Well, he finally did it:
Koran burnt in Florida church
The burning was carried out by pastor Wayne Sapp under the supervision of Terry Jones, who last September drew sweeping condemnation over his plan to ignite a pile of Korans on the anniversary of September 11, 2001 attacks.
Sunday's event was presented as a trial of the book in which the Koran was found "guilty" and "executed."
The jury deliberated for about eight minutes. The book, which had been soaking for an hour in kerosene, was put in a metal tray in the center of the church, and Sapp started the fire with a barbecue lighter.
A very dick thing to do, especially considering that Muslim extremists are violent enough to go on a murderous spree as they did when the Muhammad cartoons were published. If can have faith in something, it’s in the fanaticism that religions inspire
Ten dead in Afghan Quran burning protests
At least 10 people have been killed and 83 wounded in the southern Afghan city of Kandahar, officials said on Saturday, on a second day of violent protests over the burning of a Quran by a radical fundamentalist Christian in the United States.
A suicide attack also hit a NATO military base in the capital Kabul, the day after protesters over-ran a U.N. mission in the northern city of Mazar-i-Sharif and killed seven foreign staff, in the deadliest attack on the U.N. in Afghanistan.
This isn’t anything less than outrageous.
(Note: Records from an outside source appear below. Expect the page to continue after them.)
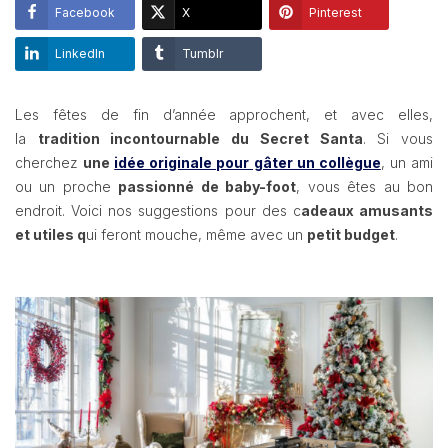
Facebook
X
Pinterest
LinkedIn
Tumblr
Les fêtes de fin d’année approchent, et avec elles,
la
tradition incontournable du Secret Santa
. Si vous
cherchez
une
idée originale pour gâter un collègue
, un ami
ou un proche
passionné de baby-foot
, vous êtes au bon
endroit. Voici nos suggestions pour des c
adeaux amusants
et utiles q
ui feront mouche, même avec un
petit budget
.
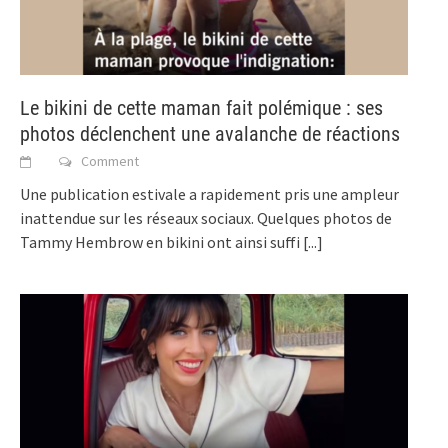
Le bikini de cette maman fait polémique : ses
photos déclenchent une avalanche de réactions
Comment
Une publication estivale a rapidement pris une ampleur
inattendue sur les réseaux sociaux. Quelques photos de
Tammy Hembrow en bikini ont ainsi suffi
[...]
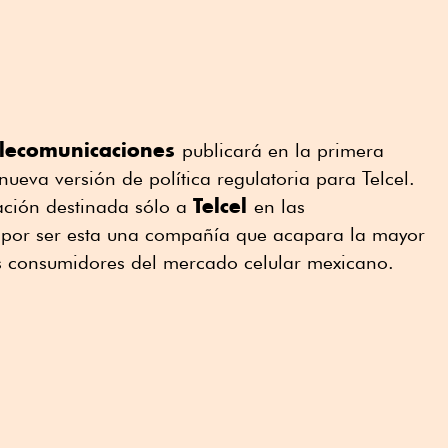
Telecomunicaciones
publicará en la primera
eva versión de política regulatoria para Telcel.
Telcel
ación destinada sólo a
en las
 por ser esta una compañía que acapara la mayor
os consumidores del mercado celular mexicano.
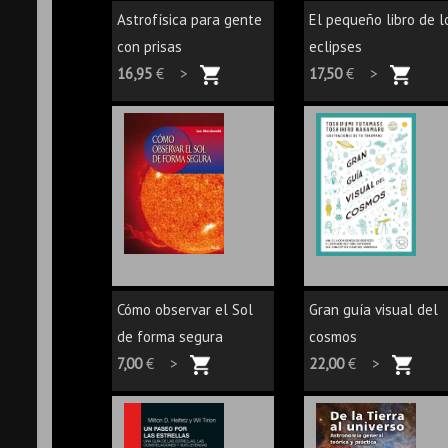
Astrofísica para gente
El pequeño libro de l
con prisas
eclipses
16,95
€ >
17,50
€ >
Cómo observar el Sol
Gran guía visual del
de forma segura
cosmos
7,00
€ >
22,00
€ >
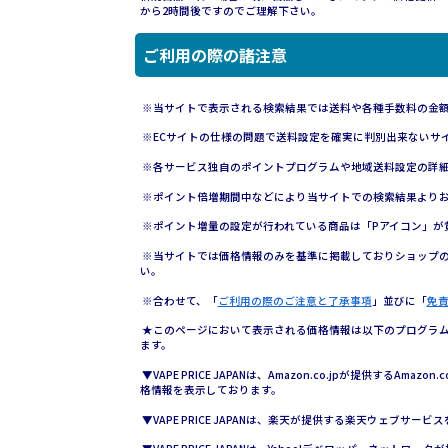
から2時間後ですのでご理解下さい。
ご利用の際の諸注意
※当サイトで表示される検索結果では送料や各種手数料の金
※ECサイトの仕様の問題で送料設定を確実に判別出来ないサ
※各サービス独自のポイントプログラムや地域送料設定の詳
※ポイント倍増期間中などにより当サイトでの検索結果より
※ポイント増量の設定が行われている商品は「Pアイコン」が
※当サイトでは価格情報のみを基準に掲載しておりショップ
い。
※合わせて、「
ご利用の際のご注意と了承事項
」並びに「
免
★このページにおいて表示される価格情報は以下のプログラムに
ます。
▼VAPE PRICE JAPANは、Amazon.co.jpが提供するAmazo
格情報を表示しております。
▼VAPE PRICE JAPANは、楽天が提供する楽天ウェブサ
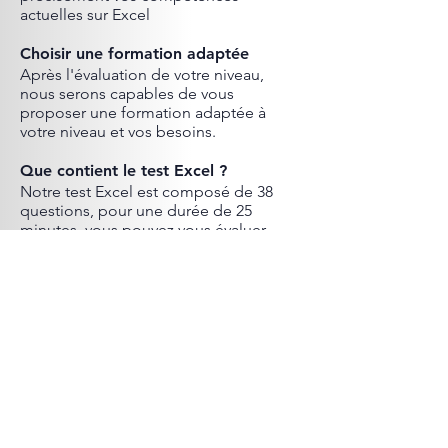
actuelles sur Excel
Choisir une formation adaptée
Après l'évaluation de votre niveau,
nous serons capables de vous
proposer une formation adaptée à
votre niveau et vos besoins.
Que contient le test Excel ?
Notre test Excel est composé de 38
questions, pour une durée de 25
minutes, vous pouvez vous évaluer
gratuitement et enfin connaitre la
formation Excel qui vous conviendrait
le mieux !
Pour y voir les thématiques débutant
comme le ruban, la saisie de données,
les cellules, afficher des lignes ou des
colonnes, les mises en forme
conditionnel, l'impression de
document.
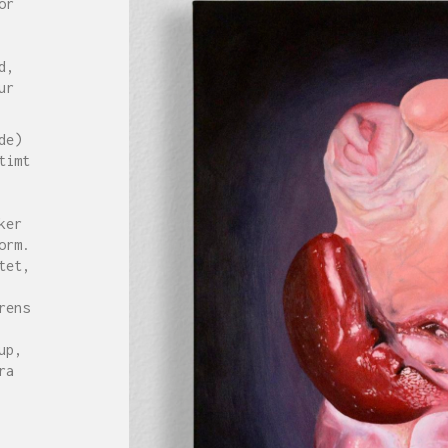
or
d,
ur
de)
timt
ker
orm.
tet,
rens
up,
ra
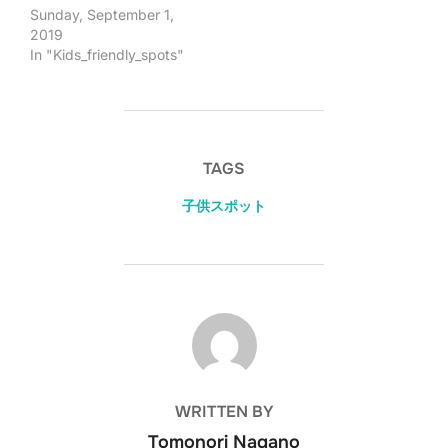
Sunday, September 1,
2019
In "Kids_friendly_spots"
TAGS
子供スポット
POST AUTHOR
WRITTEN BY
Tomonori Nagano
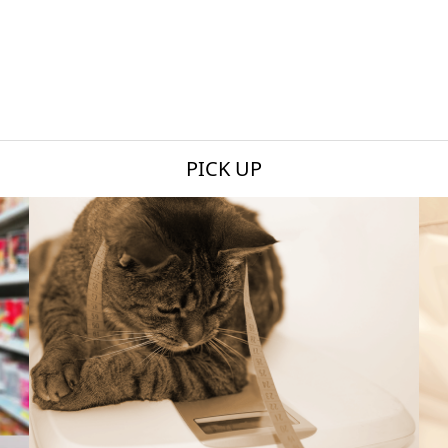
PICK UP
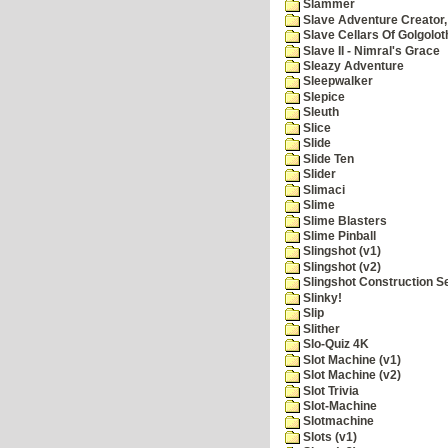
Slammer
Slave Adventure Creator,
Slave Cellars Of Golgolot
Slave II - Nimral's Grace
Sleazy Adventure
Sleepwalker
Slepice
Sleuth
Slice
Slide
Slide Ten
Slider
Slimaci
Slime
Slime Blasters
Slime Pinball
Slingshot (v1)
Slingshot (v2)
Slingshot Construction S
Slinky!
Slip
Slither
Slo-Quiz 4K
Slot Machine (v1)
Slot Machine (v2)
Slot Trivia
Slot-Machine
Slotmachine
Slots (v1)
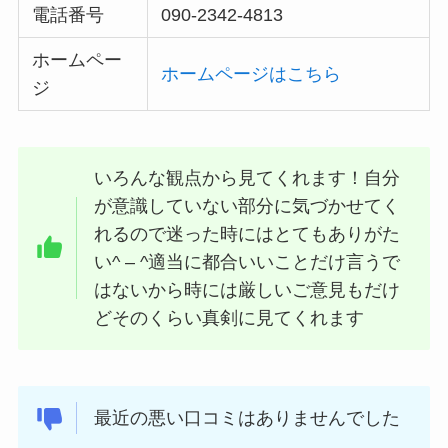
電話番号
090-2342-4813
ホームペー
ホームページはこちら
ジ
いろんな観点から見てくれます！自分
が意識していない部分に気づかせてく
れるので迷った時にはとてもありがた
い^ – ^適当に都合いいことだけ言うで
はないから時には厳しいご意見もだけ
どそのくらい真剣に見てくれます
最近の悪い口コミはありませんでした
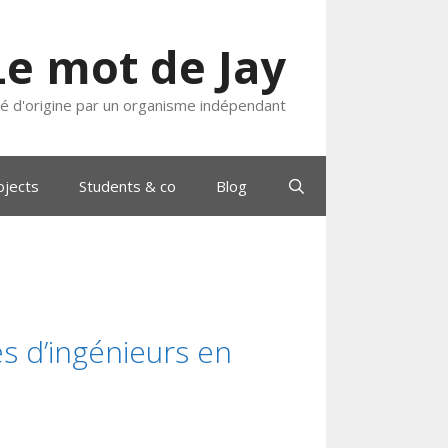
Le mot de Jay
ié d'origine par un organisme indépendant
ojects
Students & co
Blog
es d’ingénieurs en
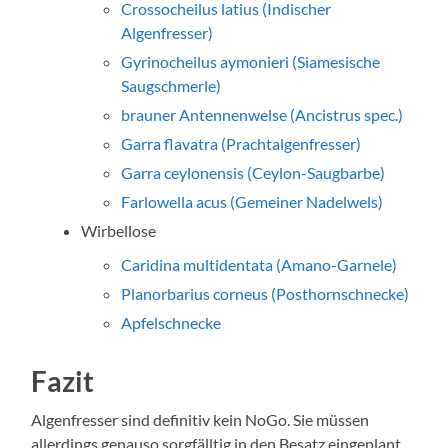
Crossocheilus latius (Indischer
Algenfresser)
Gyrinocheilus aymonieri (Siamesische
Saugschmerle)
brauner Antennenwelse (Ancistrus spec.)
Garra flavatra (Prachtalgenfresser)
Garra ceylonensis (Ceylon-Saugbarbe)
Farlowella acus (Gemeiner Nadelwels)
Wirbellose
Caridina multidentata (Amano-Garnele)
Planorbarius corneus (Posthornschnecke)
Apfelschnecke
Fazit
Algenfresser sind definitiv kein NoGo. Sie müssen
allerdings genauso sorgfälltig in den Besatz eingeplant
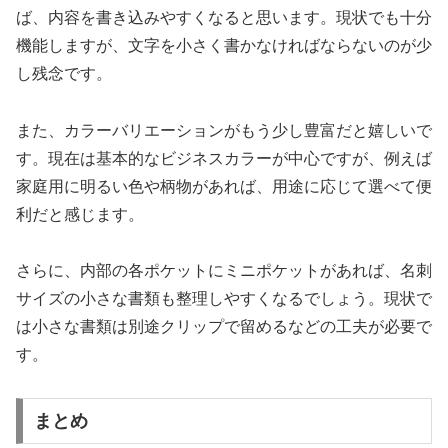
ば、内容を書き込みやすくなると思います。現状でも十分
機能しますが、文字を小さく書かなければならないのが少
し残念です。
また、カラーバリエーションがもう少し豊富だと嬉しいで
す。現在は基本的なビジネスカラーが中心ですが、例えば
家庭用に明るい色や柄物があれば、用途に応じて選べて便
利だと感じます。
さらに、内部の各ポケットにミニポケットがあれば、名刺
サイズの小さな書類も整理しやすくなるでしょう。現状で
は小さな書類は別途クリップで留めるなどの工夫が必要で
す。
まとめ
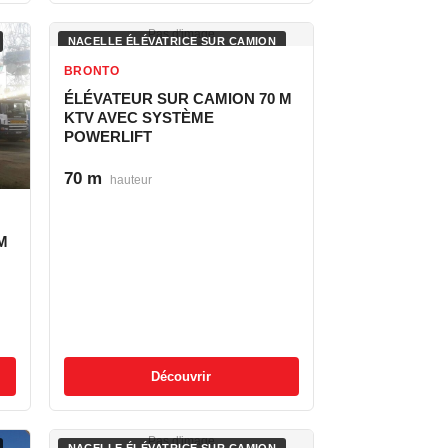
Pas d'image
NACELLE ÉLÉVATRICE SUR CAMION
BRONTO
ÉLÉVATEUR SUR CAMION 70 M
KTV AVEC SYSTÈME
POWERLIFT
70 m
hauteur
M
Découvrir
Pas d'image
NACELLE ÉLÉVATRICE SUR CAMION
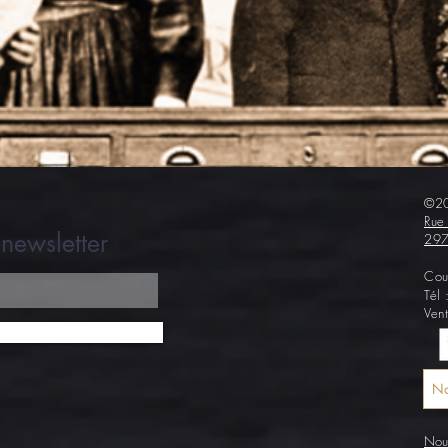
©20
Rue
newsletter
297
Cou
Tél
Ven
No
Nous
Yet, there are many, especially politically correct liberals with a “multicultural” mindset who abhor the actions of pastors Sapps and Jones, but say nothing about, and even try to justify their actions by blaming it on the pastors.
Is it disrespectful and bigoted? Yes, but it is also within one’s rights to burn his property on the land he owns. At least in the United States. No one says that this is an action that deserves praise, but certainly deserves the freedoms that our constitution guarantees.
The killing of innocent people, who had nothing to do with the actions of a religious zealot? Despicable and hateful, and certainly proper of a religion that wants to be considered as a religion of peace, but is ready to kill in order to prove it. This is something few people want to admit, and will try to whitewash how mindlessly violent faith can be. Want an example?
Obama calls killings in Afghanistan outrageous
"No religion tolerates the slaughter and beheading of innocent people, and there is no justification for such a dishonorable and deplorable act," Obama said.
Obama wants to be nice, and keep the peace among everyone (or at least, keep the fire away from him), but this is certainly not true. Religion tolerates the slaughter and beheading of innocents. The only difference is that some take that literally and others don’t. But we will never know which one is right.
Muslims need to realize that the beliefs they hold so dear also inspire hatred and violence. Just like Christianity, but in a greater way. No one should have to hold their criticism just because they have a gun pointed at their head, and if the gun fires, have people saying "it's your fault for provoking them".
As much as I despise pastor Jones' actions, I think he has a right to carry on with them, if we are to care about freedom of speech. A friend of mine suggested to me that I might be falling into a slippery slope fallacy by considering that prohibiting such speech would prohibit also other actions that might be considered disrespectful to Muslims or any other groups. But consider that this action is being done away from a Muslim community and whatever is burned is private property. If we are going to start prohibiting people to state their discontent with a group's action and philosophy by a symbolic act that harms no one, then the same could be applicable to any cartoon, any speech or any book.
Sam Harris explains this very clearly:
The point is that only the Muslim community is combustible in this way. The controversy over Fitna, like all such controversies, renders one fact about our world especially salient: Muslims appear to be far more concerned about perceived slights to their religion than about the atrocities committed daily in its name. Our accommodation of this psychopathic skewing of priorities has, more and more, taken the form of craven and blinkered acquiescence.
There is an uncanny irony here that many have noticed. The position of the Muslim community in the face of all provocations seems to be: Islam is a religion of peace, and if you say that it isn’t, we will kill you. Of course, the truth is often more nuanced, but this is about as nuanced as it ever gets: Islam is a religion of peace, and if you say that it isn’t, we peaceful Muslims cannot be held responsible for what our less peaceful brothers and sisters do. When they burn your embassies or kidnap and slaughter your journalists, know that we will hold you primarily responsible and will spend the bulk of our energies criticizing you for “racism” and “Islamophobia.”